Ob wir einen externen Hochschulrat SchleswigHolstein quasi als Dauerevolutionseinrichtung benötigen oder nicht, darüber werden wir sicherlich noch

(Jürgen Weber)

diskutieren müssen. Ob und wie wir die Leitungsstrukturen auf Hochschul- und Fachbereichsebene stärken können, wird auch noch Gegenstand von zu führenden Diskussionen sein.

An einer Änderung des Hochschulgesetzes - auch das ist sinnvoll und vernünftig - werden wir sicherlich nicht vorbeikommen. Ich betone aber ausdrücklich: Schnellere Entscheidungen sind kein Widerspruch zu Demokratie und Mitbestimmung an den Hochschulen.

Völlig unabweisbar ist, dass der Vorschlag der Kommission, einen Hochschulvertrag zu schließen, der nicht nur die Strukturveränderungen, sondern auch die planungssichere Finanzierung der Hochschulen verbindlich festschreibt, ein zentraler Punkt, sozusagen eine Conditio sine qua non ist. Ohne das wird es nicht gehen. Ich hoffe, dass wir im Parlament hinsichtlich dieser Frage Einvernehmen erzielen werden.

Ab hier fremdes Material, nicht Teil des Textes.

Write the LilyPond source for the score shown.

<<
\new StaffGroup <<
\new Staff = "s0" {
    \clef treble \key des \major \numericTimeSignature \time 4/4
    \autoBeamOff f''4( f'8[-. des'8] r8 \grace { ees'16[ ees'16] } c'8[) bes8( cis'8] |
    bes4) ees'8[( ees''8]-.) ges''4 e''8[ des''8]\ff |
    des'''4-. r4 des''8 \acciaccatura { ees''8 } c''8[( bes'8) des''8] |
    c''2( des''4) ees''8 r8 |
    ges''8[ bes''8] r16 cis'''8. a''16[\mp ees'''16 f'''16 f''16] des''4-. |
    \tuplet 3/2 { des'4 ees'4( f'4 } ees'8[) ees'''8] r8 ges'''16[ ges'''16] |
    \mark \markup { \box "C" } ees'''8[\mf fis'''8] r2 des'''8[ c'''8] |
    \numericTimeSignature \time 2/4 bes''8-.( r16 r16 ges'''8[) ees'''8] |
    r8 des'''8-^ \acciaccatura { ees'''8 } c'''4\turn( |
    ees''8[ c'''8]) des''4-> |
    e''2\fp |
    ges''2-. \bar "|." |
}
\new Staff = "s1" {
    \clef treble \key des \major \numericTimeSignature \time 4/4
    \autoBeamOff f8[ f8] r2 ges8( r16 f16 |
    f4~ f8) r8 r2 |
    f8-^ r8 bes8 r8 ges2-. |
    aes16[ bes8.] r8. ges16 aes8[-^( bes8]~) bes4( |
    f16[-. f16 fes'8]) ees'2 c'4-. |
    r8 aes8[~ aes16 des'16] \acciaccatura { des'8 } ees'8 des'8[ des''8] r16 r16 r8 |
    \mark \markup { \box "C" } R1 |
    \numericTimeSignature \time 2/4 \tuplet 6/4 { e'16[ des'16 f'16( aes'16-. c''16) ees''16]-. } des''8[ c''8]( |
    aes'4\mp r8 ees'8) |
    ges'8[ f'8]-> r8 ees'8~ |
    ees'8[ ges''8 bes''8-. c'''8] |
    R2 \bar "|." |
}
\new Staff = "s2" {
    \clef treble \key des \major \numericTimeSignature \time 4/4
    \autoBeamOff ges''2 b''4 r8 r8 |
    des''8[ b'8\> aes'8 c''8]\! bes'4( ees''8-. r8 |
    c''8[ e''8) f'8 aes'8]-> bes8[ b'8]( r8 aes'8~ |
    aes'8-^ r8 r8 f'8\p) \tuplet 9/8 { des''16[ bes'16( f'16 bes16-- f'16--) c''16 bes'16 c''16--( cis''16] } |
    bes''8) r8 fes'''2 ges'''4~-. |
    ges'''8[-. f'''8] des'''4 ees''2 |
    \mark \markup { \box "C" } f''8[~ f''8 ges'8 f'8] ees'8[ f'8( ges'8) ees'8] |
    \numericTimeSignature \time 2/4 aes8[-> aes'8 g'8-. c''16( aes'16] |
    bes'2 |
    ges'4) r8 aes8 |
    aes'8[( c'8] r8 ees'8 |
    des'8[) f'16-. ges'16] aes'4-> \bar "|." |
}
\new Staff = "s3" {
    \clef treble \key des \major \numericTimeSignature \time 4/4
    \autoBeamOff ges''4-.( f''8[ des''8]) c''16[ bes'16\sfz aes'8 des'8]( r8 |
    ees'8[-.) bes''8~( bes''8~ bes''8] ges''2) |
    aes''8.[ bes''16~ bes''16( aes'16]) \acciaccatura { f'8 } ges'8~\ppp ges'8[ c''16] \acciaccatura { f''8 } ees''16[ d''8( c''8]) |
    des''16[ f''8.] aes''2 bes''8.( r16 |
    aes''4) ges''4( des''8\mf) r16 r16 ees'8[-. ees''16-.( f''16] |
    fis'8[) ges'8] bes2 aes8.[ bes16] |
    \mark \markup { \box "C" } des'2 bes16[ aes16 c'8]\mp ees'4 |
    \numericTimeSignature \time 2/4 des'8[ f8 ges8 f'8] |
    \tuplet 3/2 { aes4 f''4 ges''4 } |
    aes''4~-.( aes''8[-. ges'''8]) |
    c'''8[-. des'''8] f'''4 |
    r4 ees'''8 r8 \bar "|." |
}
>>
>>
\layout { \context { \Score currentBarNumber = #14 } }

Ich habe das an mehreren Stellen öffentlich gesagt und ich bin froh, dass der neue Finanzminister diese Haltung unterstreicht. Wenn sich das Land und die Hochschulen gemeinsam auf den Weg der Strukturanpassungen machen wollen, dann müssen künftig die tariflichen Personalkostensteigerungen der Hochschulen vom Land übernommen werden. Daran führt meines Erachtens kein Weg vorbei. Deswegen begrüßt die SPD-Fraktion in diesem Zusammenhang, dass durch den Nachtragshaushalt eine kurzfristige Finanzhilfe für die Hochschulen in Höhe von 2,5 Millionen € vorgesehen ist.

(Beifall des Abgeordneten Karl-Martin Hent- schel [BÜNDNIS 90/DIE GRÜNEN])

Das ist ein wichtiger und richtiger Fingerzeig für die Arbeit in diesem Jahr.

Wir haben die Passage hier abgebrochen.